A decisão foi entregar em 2015 um superávit primário de 1,2% do PIB, algo próximo dos R$ 66 bilhões. Pode não ser suficiente para o objetivo imediato mais importante, que é o de evitar o rebaixamento da qualidade dos títulos públicos do Brasil ao grau de especulação. Muita gente acha isso bobagem, objetivo que faz o jogo dos banqueiros. O problema é que, se esse rebaixamento acontecer, as despesas com os juros da dívida aumentarão, não só para o Tesouro, mas também para as empresas. Seria novo desastre.
As primeiras reações ao abandono da política econômica experimentalista anterior e à volta ao receituário clássico são positivas. Há notório aumento do nível de confiança, aqui e no exterior.
Mas as encrencas a enfrentar em 2015 são ainda maiores do que as de 2014. Primeiramente, há o saneamento já iniciado, cujo resultado não está claro, porque, aparentemente, há mais esqueletos fiscais a descobrir. Esse saneamento terá de acontecer num ambiente de baixíssimo crescimento econômico e, portanto, de arrecadação acanhada, mesmo com os aumentos de impostos. De todo modo, apesar dos percalços, os analistas apostam em que será cumprido.
Em segundo lugar, há a incerteza que cerca o suprimento de energia elétrica e de água potável, fatores que derrubam o investimento e espalham o desalento.

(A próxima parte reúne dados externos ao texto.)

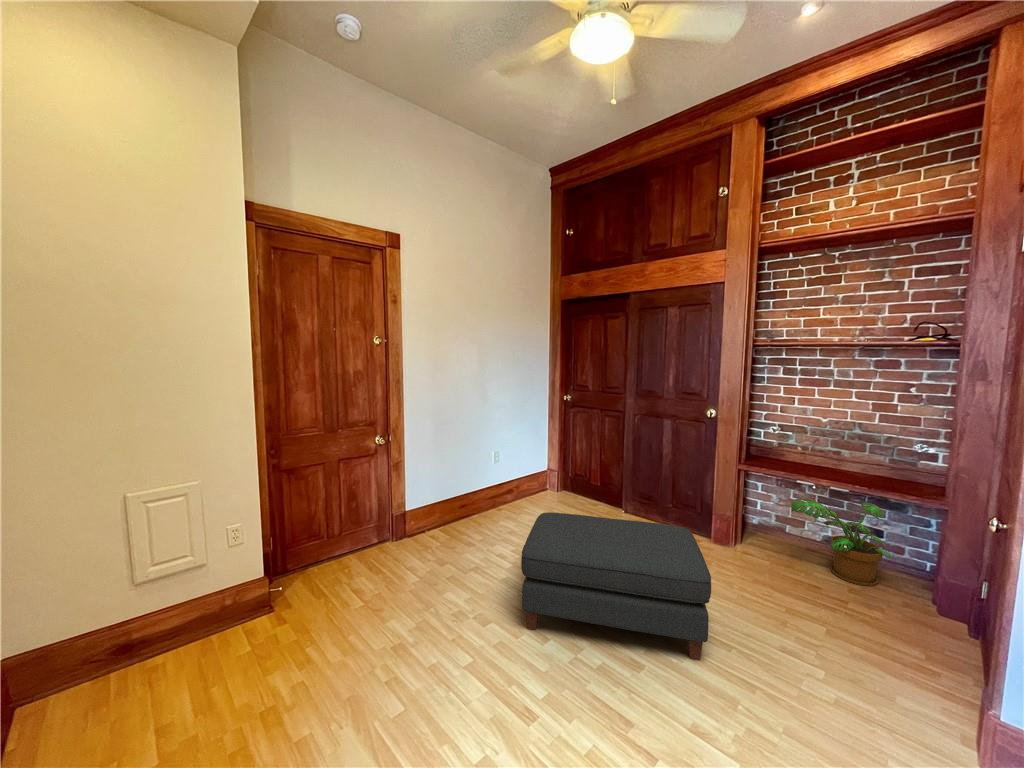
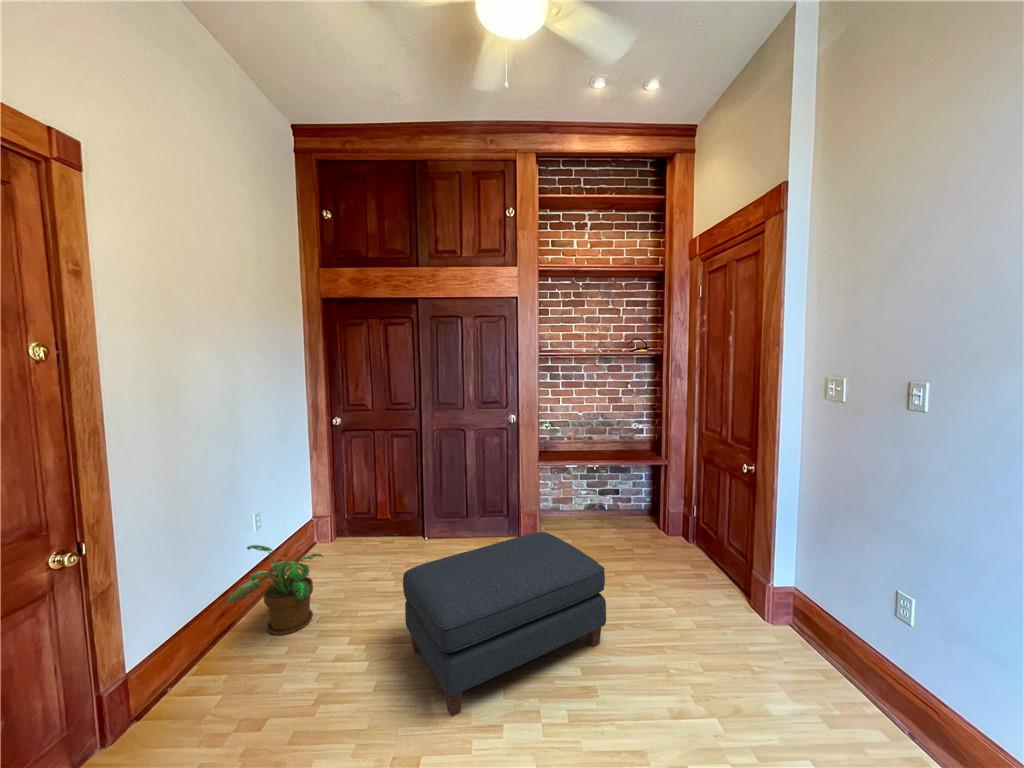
potted plant: present [791,499,893,586] -> present [227,545,323,635]

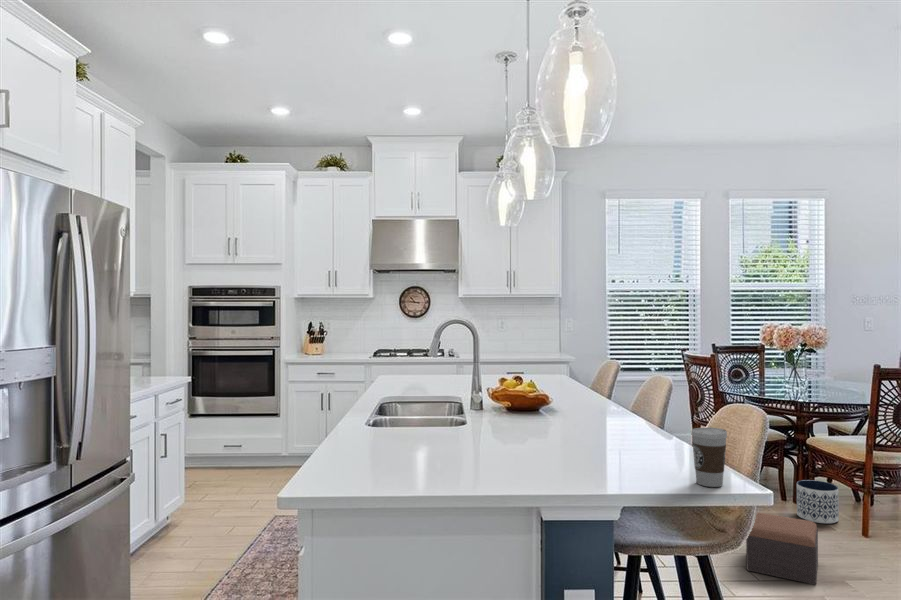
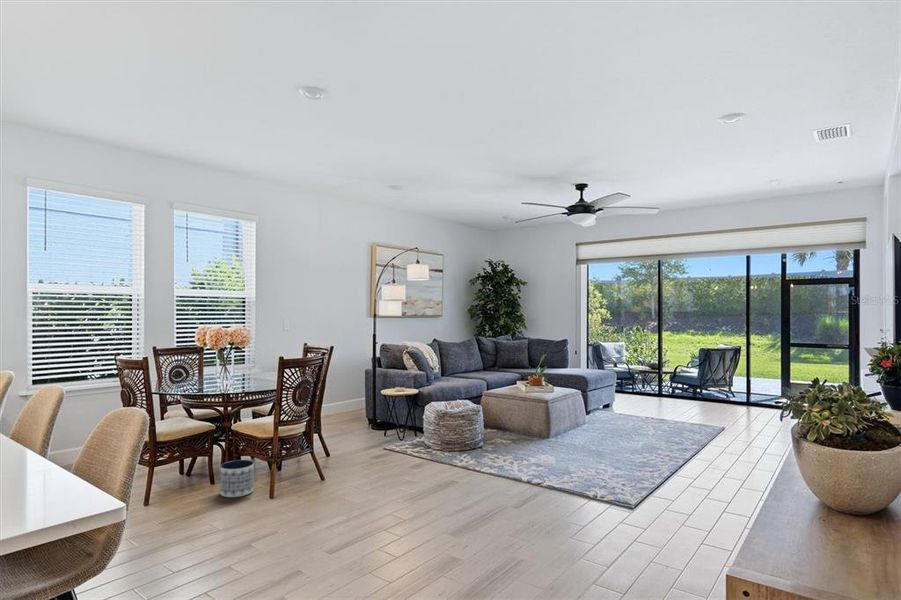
coffee cup: present [691,427,727,487] -> none [32,440,80,512]
footstool: present [746,513,818,585] -> none [160,500,229,566]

Em terceiro lugar, sabe-se lá como vão evoluir a crise da Petrobrás e os desdobramentos da Operação Lava Jato. A presidente vem afirmando que as empresas não podem ser abatidas a tiros de Judiciário. Mas como evitar? É a lei que barra o acesso das empreiteiras corruptas às licitações de serviços públicos.
Mas a incerteza maior está na área política. E cerca não só os políticos já indiciados e os que ainda serão acusados de corrupção, mas a sustentação das próprias bases do governo.